When it came time to start making a product in 2017, Peabody found out about a long-forgotten $30,000 retirement account Bridgewater had set up for her. After discovering it, she cashed it out, taking a tax penalty and using the remaining $20,000 to fund her first production run.

Today, Bev sells just one kind of canned rosé, although Peabody plans to launch more drinks soon. Eventually, that could mean ones that are either low-alcohol or completely free of it. “I want to build a product for any type of woman who wants to have fun anytime she wants to,” she says.

While Bev is currently sold online and also has distribution throughout Southern California, Peabody will use much of the recent funding round to build out sales teams in Nashville, Austin and New York, as she further pushes Bev into retail.

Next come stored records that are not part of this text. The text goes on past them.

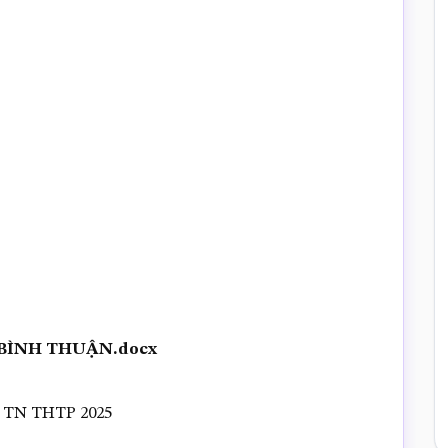
 BÌNH THUẬN.docx
TN THTP 2025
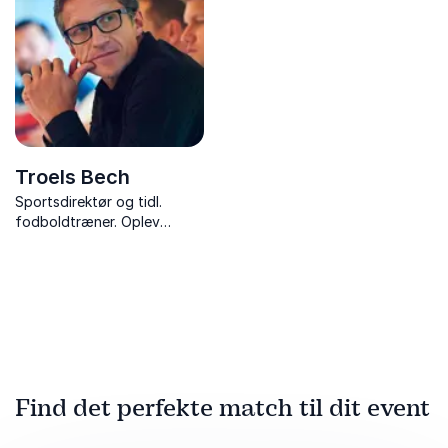
historier fra dansk fodbolds
største øjeblik.
Troels Bech
Sportsdirektør og tidl.
fodboldtræner. Oplev
hvordan man skaber en
vinderkultur og teamånd i
erhvervslivet med
inspiration fra sportens
verden.
Find det perfekte match til dit event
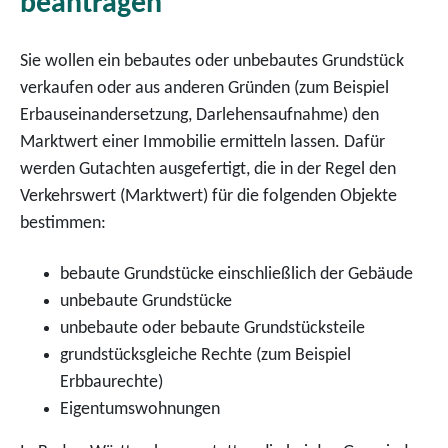
beantragen
Sie wollen ein bebautes oder unbebautes Grundstück
verkaufen oder aus anderen Gründen
(zum Beispiel
Erbauseinandersetzung, Darlehensaufnahme)
den
Marktwert einer Immobilie ermitteln lassen. Dafür
werden Gutachten ausgefertigt, die in der Regel den
Verkehrswert (Marktwert) für die folgenden Objekte
bestimmen:
bebaute Grundstücke einschließlich der Gebäude
unbebaute Grundstücke
unbebaute oder bebaute Grundstücksteile
grundstücksgleiche Rechte
(zum Beispiel
Erbbaurechte)
Eigentumswohnungen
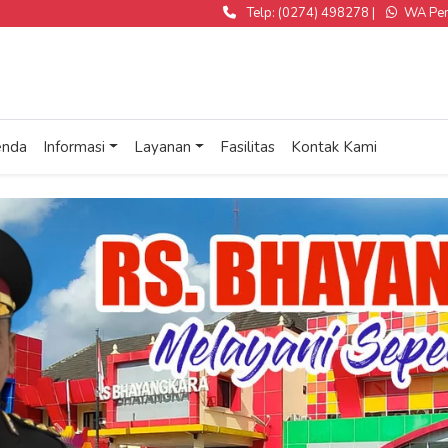
Telp: (0274) 498278 |
WA Pend
nda
Informasi
Layanan
Fasilitas
Kontak Kami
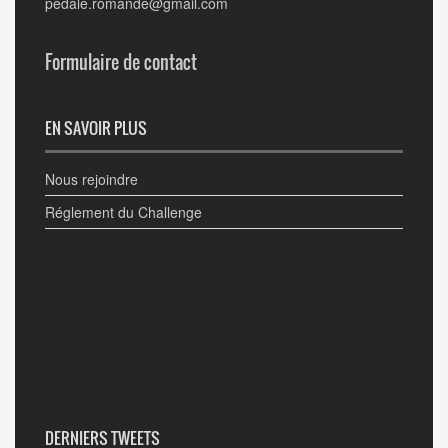
pedale.romande@gmail.com
Formulaire de contact
EN SAVOIR PLUS
Nous rejoindre
Réglement du Challenge
DERNIERS TWEETS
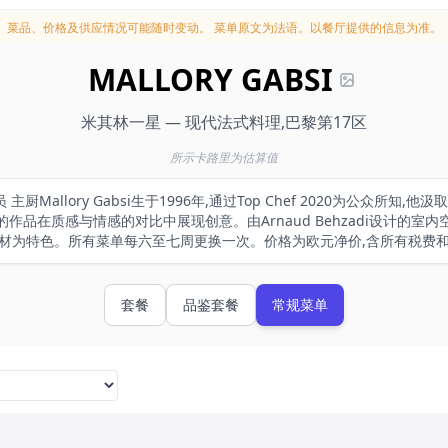
菜品、价格及供应情况可能随时变动。
菜单原文为法语。以餐厅提供的信息为准。
MALLORY GABSI
米其林一星 — 现代法式料理,巴黎第17区
所示卡路里为估算值
厨Mallory Gabsi生于1996年,通过Top Chef 2020为公众所
作品在质感与情感的对比中展现创意。由Arnaud Behzadi设计的室
材为特色。所有菜单每六至七周更换一次。价格为欧元净价,含所有税费
套餐
品鉴套餐
常规菜单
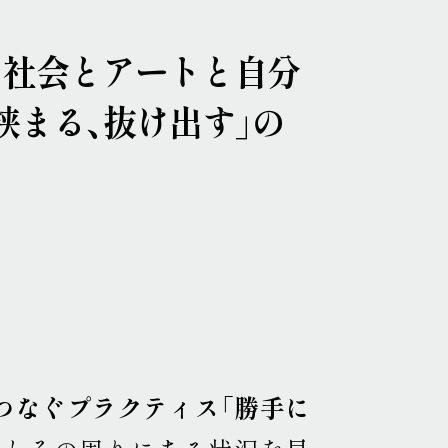
ポップ・アップ！
円頓寺連携
芸術大学連携
舞台芸術公募
連携企画
パートナーシップ
 社会とアートと自分
ラーニング・アーカイブ
挟まる、抜け出す」の
主な会場
アクセス
連携ホテル
ご来場のみなさまへ
チケット情報
現代美術展
パフォーミングアーツ
ご寄付
プレス
取材申込み
画像貸し出し
プレスリリース
つなぐプラクティス「勝手に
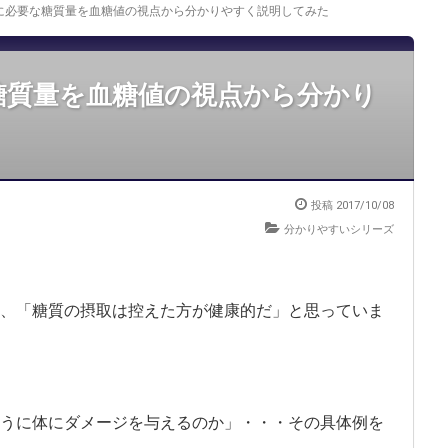
に必要な糖質量を血糖値の視点から分かりやすく説明してみた
糖質量を血糖値の視点から分かり
投稿
2017/10/08
分かりやすいシリーズ
、「糖質の摂取は控えた方が健康的だ」と思っていま
うに体にダメージを与えるのか」・・・その具体例を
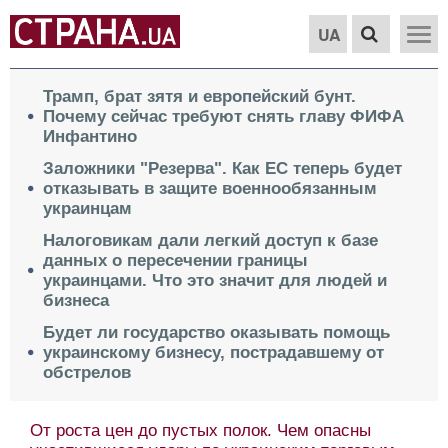
UA
Трамп, брат зятя и европейский бунт.
Почему сейчас требуют снять главу ФИФА
Инфантино
Заложники "Резерва". Как ЕС теперь будет
отказывать в защите военнообязанным
украинцам
Налоговикам дали легкий доступ к базе
данных о пересечении границы
украинцами. Что это значит для людей и
бизнеса
Будет ли государство оказывать помощь
украинскому бизнесу, пострадавшему от
обстрелов
От роста цен до пустых полок. Чем опасны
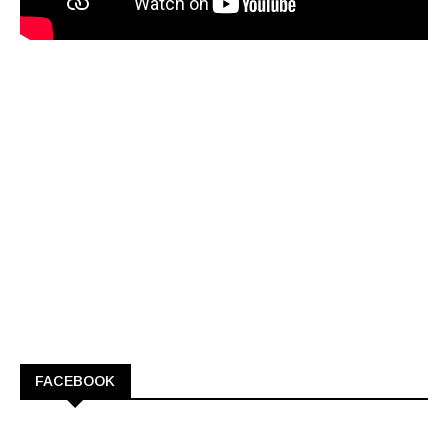
FACEBOOK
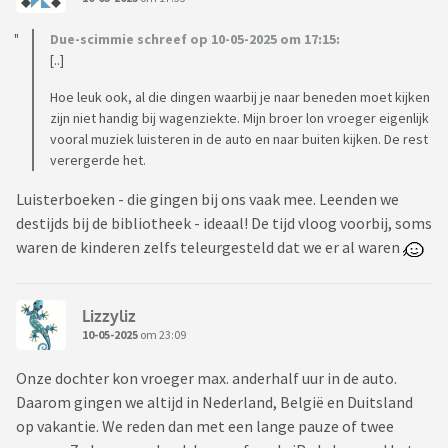
Due-scimmie schreef op 10-05-2025 om 17:15:
[..]
Hoe leuk ook, al die dingen waarbij je naar beneden moet kijken
zijn niet handig bij wagenziekte. Mijn broer lon vroeger eigenlijk
vooral muziek luisteren in de auto en naar buiten kijken. De rest
verergerde het.
Luisterboeken - die gingen bij ons vaak mee. Leenden we
destijds bij de bibliotheek - ideaal! De tijd vloog voorbij, soms
waren de kinderen zelfs teleurgesteld dat we er al waren
Lizzyliz
10-05-2025
om 23:09
Onze dochter kon vroeger max. anderhalf uur in de auto.
Daarom gingen we altijd in Nederland, België en Duitsland
op vakantie. We reden dan met een lange pauze of twee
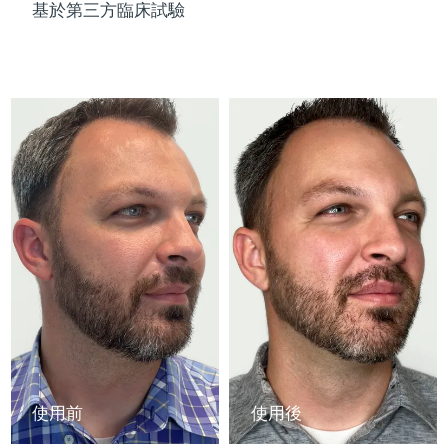
Advanced pore care essentials
以色列
預計送達日期
8/12/26
基於第三方臨床試驗
For healthy hair
18% PAP
護膚品
男士
義大利
預計送達日期
8/8/26
日本
預計送達日期
8/11/26
澤西島
預計送達日期
8/13/26
全部購買
哈薩克
預計送達日期
8/10/26
FOREO APP
科威特
預計送達日期
8/8/26
關於我們
拉脫維亞
預計送達日期
8/8/26
黎巴嫩
預計送達日期
8/9/26
立陶宛
預計送達日期
8/8/26
使用前
使用後
盧森堡
預計送達日期
8/8/26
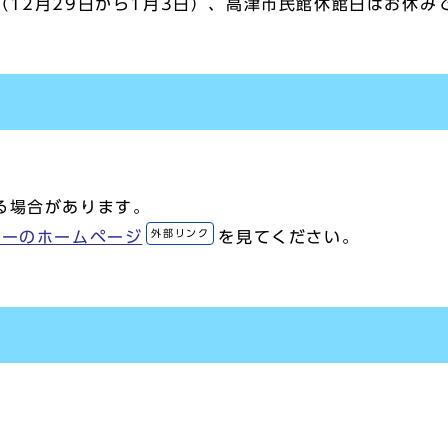
12月29日から1月3日）、高津市民館休館日はお休み
る場合があります。
外部リンク
ナーのホームページ
を見てください。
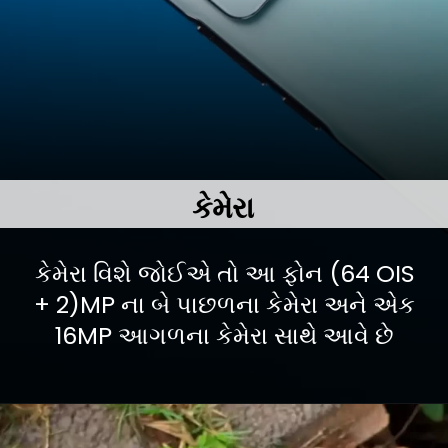
કેમેરા
કેમેરા વિશે જોઈએ તો આ ફોન (64 OIS
+ 2)MP ના બે પાછળના કેમેરા અને એક
16MP આગળના કેમેરા સાથે આવે છે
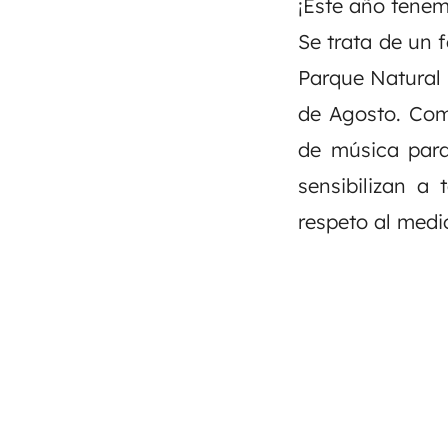
¡Este año tenem
Se trata de
un f
Parque Natural 
de Agosto.
Como
de música para
sensibilizan a 
respeto al med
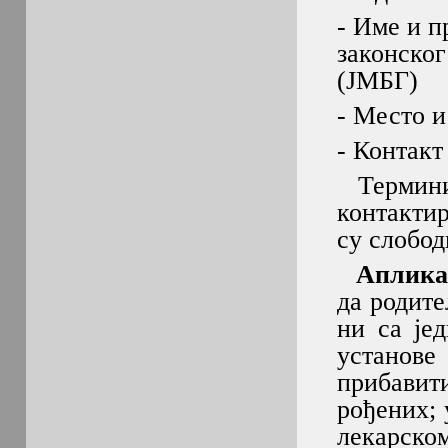
- Име и п
законског
(ЈМБГ)
- Место и
- Контакт
Термини 
контакти
су слобод
Апликац
да родите
ни са је
установе
прибави
рођених;
лекарско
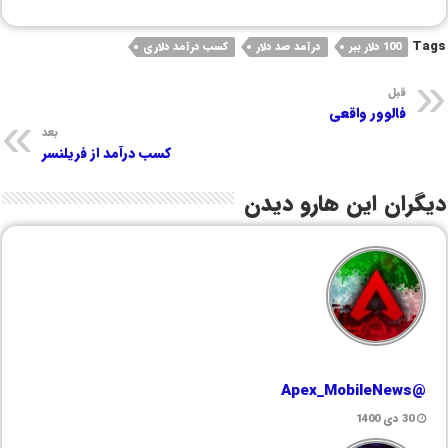
Tags
100 دلار ببر
درآمد صد دلار
کسب درآمد دلاری
قبل
فالوور واقعی
بعد
کسب درآمد از فریلنسر
دیگران این هارو دیدن
@Apex_MobileNews
30 دی 1400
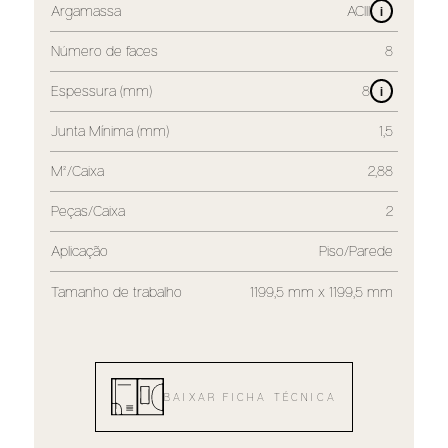
Argamassa
ACIII
i
Número de faces
8
Espessura (mm)
8
i
Junta Mínima (mm)
1,5
M²/Caixa
2,88
Peças/Caixa
2
Aplicação
Piso/Parede
Tamanho de trabalho
1199,5 mm x 1199,5 mm
BAIXAR FICHA TÉCNICA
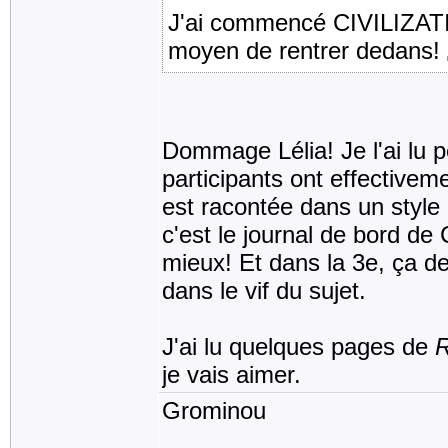
J'ai commencé CIVILIZATIO
moyen de rentrer dedans!
Dommage Lélia! Je l'ai lu p
participants ont effectiveme
est racontée dans un style
c'est le journal de bord de
mieux! Et dans la 3e, ça d
dans le vif du sujet.
J'ai lu quelques pages de
R
je vais aimer.
Grominou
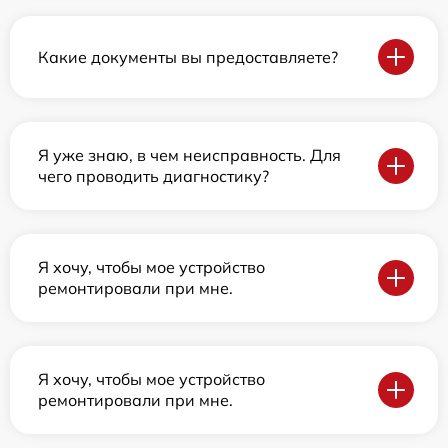
Какие документы вы предоставляете?
Я уже знаю, в чем неисправность. Для
чего проводить диагностику?
Я хочу, чтобы мое устройство
ремонтировали при мне.
Я хочу, чтобы мое устройство
ремонтировали при мне.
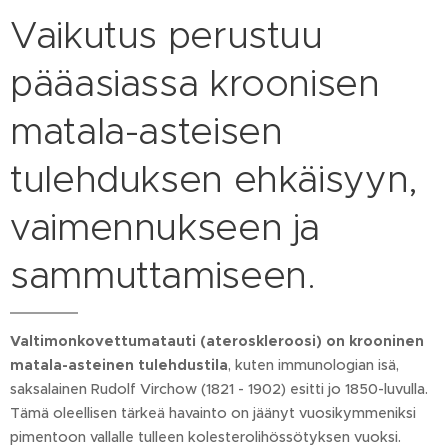
Vaikutus perustuu
pääasiassa kroonisen
matala-asteisen
tulehduksen ehkäisyyn,
vaimennukseen ja
sammuttamiseen.
Valtimonkovettumatauti (ateroskleroosi) on krooninen
matala-asteinen tulehdustila
, kuten immunologian isä,
saksalainen Rudolf Virchow (1821 - 1902) esitti jo 1850-luvulla.
Tämä oleellisen tärkeä havainto on jäänyt vuosikymmeniksi
pimentoon vallalle tulleen kolesterolihössötyksen vuoksi.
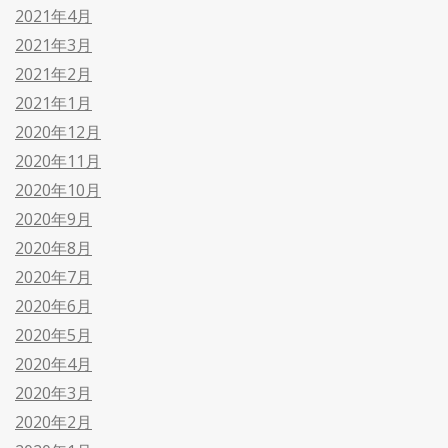
2021年4月
2021年3月
2021年2月
2021年1月
2020年12月
2020年11月
2020年10月
2020年9月
2020年8月
2020年7月
2020年6月
2020年5月
2020年4月
2020年3月
2020年2月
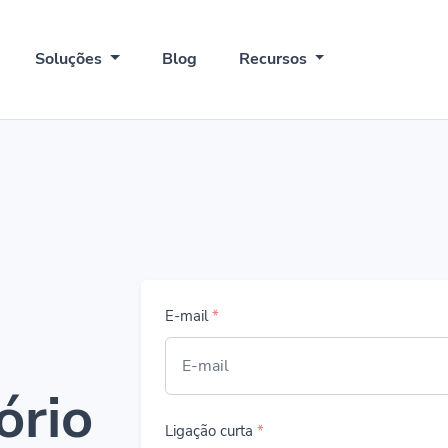
Soluções
Blog
Recursos
E-mail
*
ório
Ligação curta
*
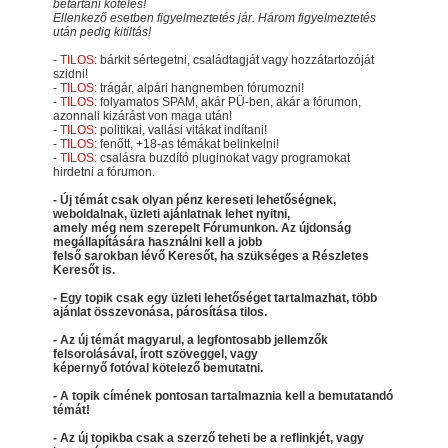
betartani köteles!
Ellenkező esetben figyelmeztetés jár. Három figyelmeztetés
után pedig kitiltás!
-
TILOS:
bárkit sértegetni, családtagját vagy hozzátartozóját
szidni!
-
TILOS:
trágár, alpári hangnemben fórumozni!
-
TILOS:
folyamatos SPAM, akár PÜ-ben, akár a fórumon,
azonnali kizárást von maga után!
-
TILOS:
politikai, vallási vitákat indítani!
-
TILOS:
fenőtt, +18-as témákat belinkelni!
-
TILOS:
csalásra buzdító pluginokat vagy programokat
hirdetni a fórumon.
- Új témát csak olyan pénz kereseti lehetőségnek,
weboldalnak, üzleti ajánlatnak lehet nyitni,
amely még nem szerepelt Fórumunkon. Az újdonság
megállapítására használni kell a jobb
felső sarokban lévő Keresőt, ha szükséges a Részletes
Keresőt is.
- Egy topik csak egy üzleti lehetőséget tartalmazhat, több
ajánlat összevonása, párosítása tilos.
- Az új témát magyarul, a legfontosabb jellemzők
felsorolásával, írott szöveggel, vagy
képernyő fotóval kötelező bemutatni.
- A topik címének pontosan tartalmaznia kell a bemutatandó
témát!
- Az új topikba csak a szerző teheti be a reflinkjét, vagy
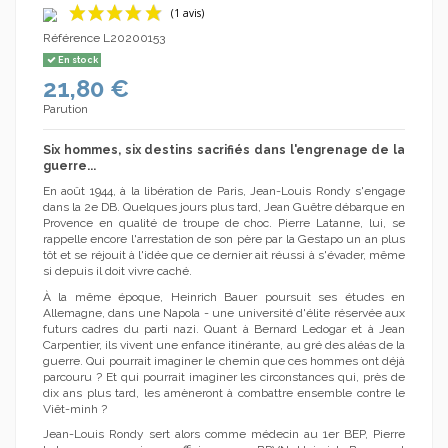
Référence
L20200153
En stock
21,80 €
Parution
Six hommes, six destins sacrifiés dans l'engrenage de la
guerre...
(1 avis)
En août 1944, à la libération de Paris, Jean-Louis Rondy s'engage
dans la 2e DB. Quelques jours plus tard, Jean Guêtre débarque en
Provence en qualité de troupe de choc. Pierre Latanne, lui, se
rappelle encore l'arrestation de son père par la Gestapo un an plus
tôt et se réjouit à l'idée que ce dernier ait réussi à s'évader, même
si depuis il doit vivre caché.
À la même époque, Heinrich Bauer poursuit ses études en
Allemagne, dans une Napola - une université d'élite réservée aux
futurs cadres du parti nazi. Quant à Bernard Ledogar et à Jean
Carpentier, ils vivent une enfance itinérante, au gré des aléas de la
guerre. Qui pourrait imaginer le chemin que ces hommes ont déjà
parcouru ? Et qui pourrait imaginer les circonstances qui, près de
dix ans plus tard, les amèneront à combattre ensemble contre le
Viêt-minh ?
Jean-Louis Rondy sert alors comme médecin au 1er BEP, Pierre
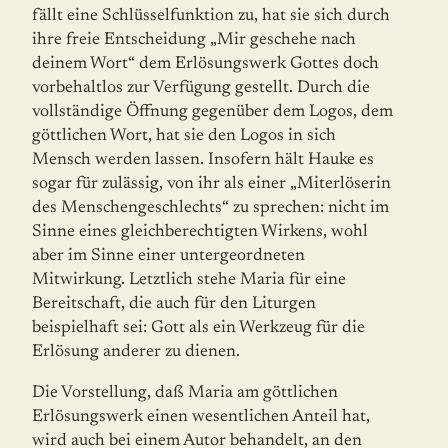
fällt eine Schlüsselfunktion zu, hat sie sich durch
ihre freie Entscheidung „Mir geschehe nach
deinem Wort“ dem Erlösungswerk Gottes doch
vorbehaltlos zur Verfügung gestellt. Durch die
vollständige Öffnung gegenüber dem Logos, dem
göttlichen Wort, hat sie den Logos in sich
Mensch werden lassen. Insofern hält Hauke es
sogar für zulässig, von ihr als einer „Miterlöserin
des Menschengeschlechts“ zu sprechen: nicht im
Sinne eines gleichberechtigten Wirkens, wohl
aber im Sinne einer untergeordneten
Mitwirkung. Letztlich stehe Maria für eine
Bereitschaft, die auch für den Liturgen
beispielhaft sei: Gott als ein Werkzeug für die
Erlösung anderer zu dienen.
Die Vorstellung, daß Maria am göttlichen
Erlösungswerk einen wesentlichen Anteil hat,
wird auch bei einem Autor behandelt, an den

But Founders Fund, she says, has signed on for far more than just a direct-to-consumer alcohol company. She envisions Bev eventually opening up permanent social spaces like The Wing, a female-only social club.

“What I’m really trying to build is a company that could fight with the likes of Budweiser,” Peabody says. “We’re trying to build the foundation that over time can be of that scale and can build out a voice for women in the space where there hasn’t been one.”